Dans le très stratégique détroit d'Ormuz, l'Iran devrait facturer des frais liés aux services aux navires, plutôt qu'instaurer un péage dont les Etats-Unis ne voulaient pas, selon la même source.

"Nous nous attendons à ce que le détroit soit rouvert sans péage à long terme", a dit le vice-président américain JD Vance à CNBC lundi.

La diplomatie iranienne a aussi assuré que "la partie américaine s'était engagée" à débloquer des fonds iraniens gelés à l'étranger et à verser des réparations pour les dégâts provoqués par la guerre.

"Ils ne recevront jamais le moindre dollar du contribuable américain. Jamais", a toutefois insisté JD Vance sur Fox News.

Aucun avoir sous sanction américaine n'a été débloqué pour l'instant, selon un haut responsable américain.

Les Etats-Unis doivent également garantir qu'Israël mette fin à la guerre au Liban, a affirmé le porte-parole de la diplomatie iranienne Esmaïl Baghaï.

Les affrontements entre Israël et le Hezbollah pro-iranien au Liban semblaient avoir cessé, mais une frappe israélienne a tué une personne dans le sud lundi à la mi-journée. Puis le Hezbollah a annoncé y avoir "repoussé", au moyen de roquettes et de drones, une force israélienne qui tentait d'avancer.

L'armée israélienne restera au Liban "aussi longtemps que nécessaire", comme en Syrie et à Gaza, a déclaré lundi soir le Premier ministre Benjamin Netanyahu.

Alors que l'accord irano-américain est largement perçu comme un échec pour Israël par la société et une grande partie de la classe politique, le Premier ministre israélien a affirmé que la guerre avait sauvé son pays de la menace d'une "destruction nucléaire".

Et annoncé qu'il comptait se présenter aux élections législatives d'ici la fin de l'année, malgré les critiques et son procès pour corruption. Âgé de 76 ans, il a gouverné le pays plus longtemps qu'aucun autre Premier ministre: plus de 18 années cumulées depuis 1996.

Négociations sur l'uranium iranien 

L'annonce d'un accord pour mettre fin à la guerre, déclenchée le 28 février par des frappes américano-israéliennes et qui a fait des milliers de morts, principalement en Iran et au Liban, a fait chuter les prix du pétrole de près de 5% lundi. Ils se stabilisent mardi.

Les habitants de la région semblaient eux mitigés. "Le peuple iranien n'a rien gagné avec cet accord", réagit Arya, 38 ans, professeur d'anglais à Téhéran. "Les gens ne vont pas revenir à leur vie d'avant."

Au Liban, certains déplacés envisageaient timidement un retour vers le sud dans des zones non occupées par Israël. "Même s'il ne reste que des ruines, nous y planterons une tente et nous y resterons", assure Hana al-Jamma.

Les 60 jours de négociations qui doivent s'ouvrir porteront sur quatre sujets, selon le vice-ministre iranien des Affaires étrangères: la levée des sanctions contre l'Iran, le nucléaire, la "reconstruction" et "le développement économique" du pays, ainsi que "la mise en place d'un mécanisme de suivi" des engagements pris.

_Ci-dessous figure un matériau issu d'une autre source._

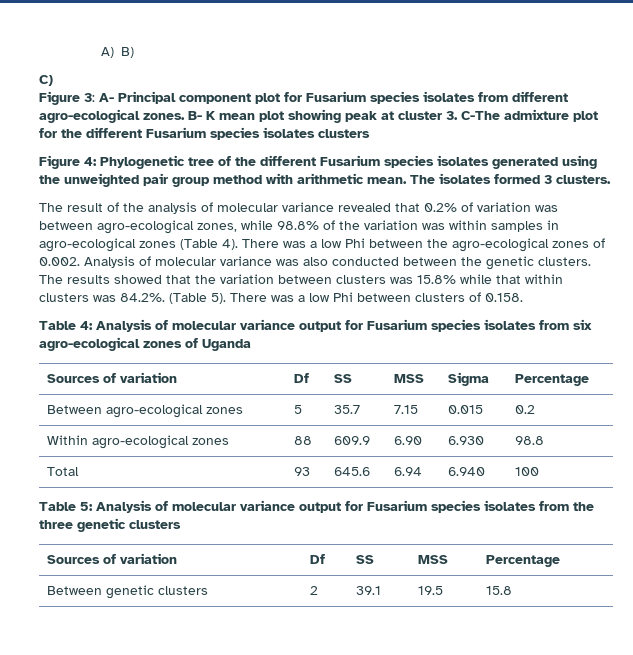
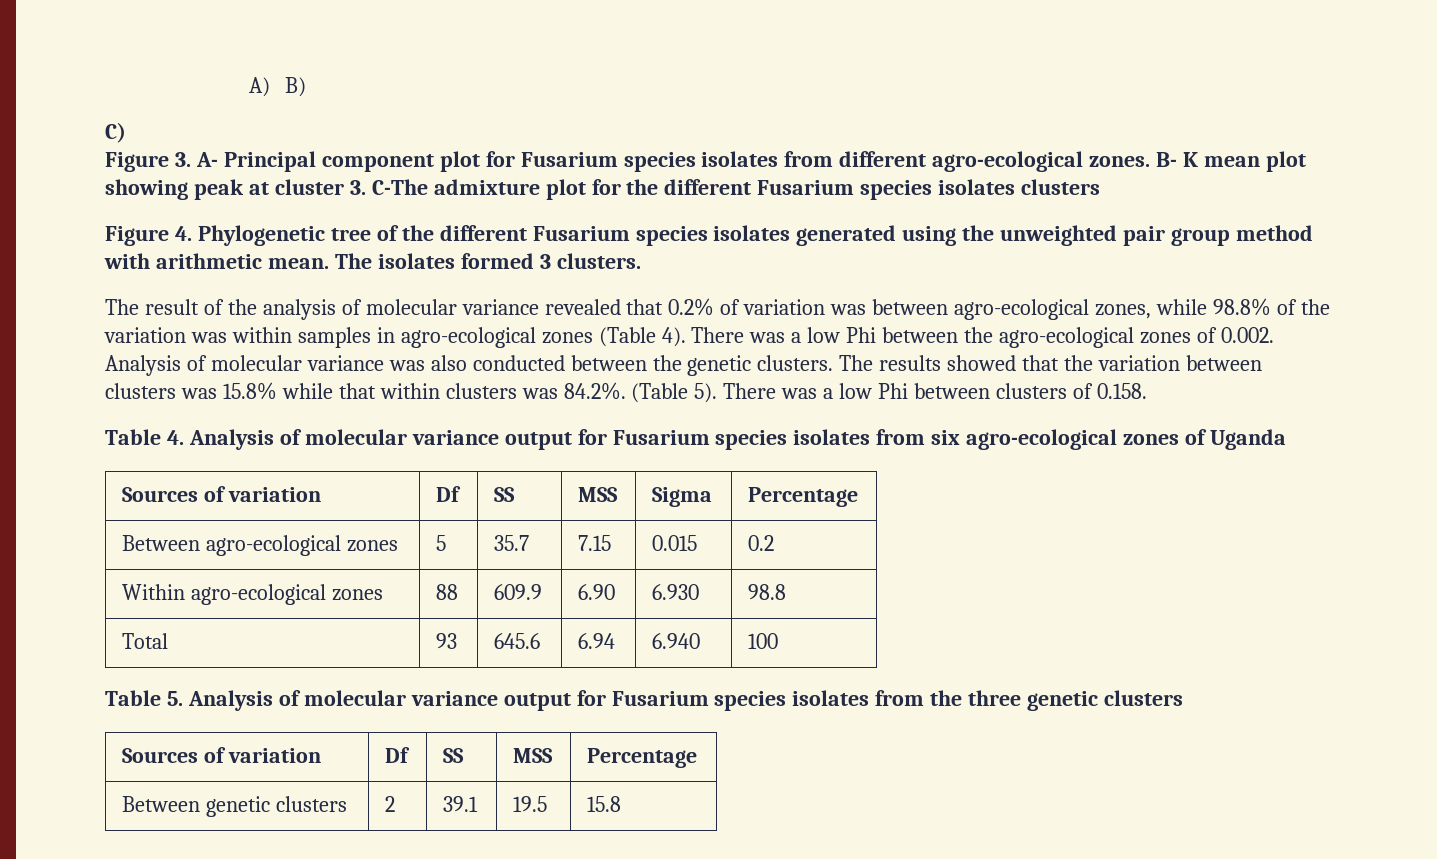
[84,93,95,102] 3: -> [174,152,191,167] 3.
[84,157,97,166] 4: -> [174,226,192,241] 4.
[80,321,93,330] 4: -> [166,430,184,445] 4.
[80,502,93,511] 5: -> [166,691,183,706] 5.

L'Iran cherchera "à ce que l'accord final soit soutenu par une résolution du Conseil de sécurité des Nations unies", a précisé sa diplomatie.

Dans des déclarations au New York Times, Donald Trump a indiqué qu'un volet des négociations concernerait l'acceptation par l'Iran d'un moratoire de vingt ans sur l'enrichissement d'uranium, laissant entendre qu'il pourrait transiger sur quinze ans.

En vertu du protocole d'accord, des inspecteurs de l'Agence internationale de l'énergie atomique (AIEA) seront par ailleurs autorisés à se rendre en Iran pour aider Téhéran à "détruire son stock d'uranium hautement enrichi", a annoncé JD Vance sur NBC News.